Lucy’s Tavern is the best kind of bar. It has a good jukebox, a bartender with a generous pour, and it’s always open, even in terrible weather. Lucy’s is where everyone ends up, whether they mean to or not.
There’s the tipsy advice columnist who has a hard time following her own advice. The ex-con who falls for the same woman over and over again. And the soup-maker who tries to drink and cook his way out of romantic despair. Theirs are the kinds of stories about love and life that unfold late in the evening, when people finally share their secret hopes and frailties.
In this rich and engaging debut, each central character suffers a sobering moment of clarity in which the beauty and sadness of life is revealed. But rather than crying about it, they simply light another unfiltered cigarette, and head across the floor to ask someone to dance.

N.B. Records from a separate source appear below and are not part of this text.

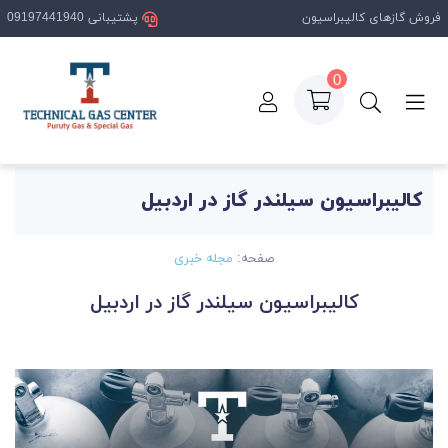
فروش گازهای کالیبراسیون
پشتیبانی 09197441940
0
صفحه اصلی
مقالات
کالیبراسیون سیلندر گاز در اردبیل
کالیبراسیون سیلندر گاز در اردبیل
صفحه:
مجله خبری
کالیبراسیون سیلندر گاز در اردبیل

Later, at the Bar is as warm and inviting as a good shot of whiskey on a cold winter night.
PUBLISHERS WEEKLY
The 10 linked stories of Barry's first-rate debut capture the idiosyncrasies of an upstate New York backwater where social life revolves around Lucy's Tavern, founded by the late Lucy Beech, who "loved live music and dancing and understood people who liked longing more than they did love." There, a limited pool of regulars drinks nightly, has the kind of revolving recreational sex that creates complications for decades, and ruins its children: "You watch a kid like Ruby Plumadore, whose clothes never fit and who smells like cigarettes... get off the bus and... subtly gird herself to walk into her front door." There's Harlin Wilder and his twin brother, Cyrus, who are in and out of work, hung up on ex-wives and waiting for the next woman to roll into their lives when they're not drinking or getting into fights. Linda Hartley, an advice columnist for adolescent mag Sugar and Spice and for Woman Today, battles her own demons; while Harlin's ex-, Grace Meyers, still has good things to say about him. The situations are familiar, but Barry gets down to the grit of her characters and captures the plangency of a local bar that serves as de facto communal household.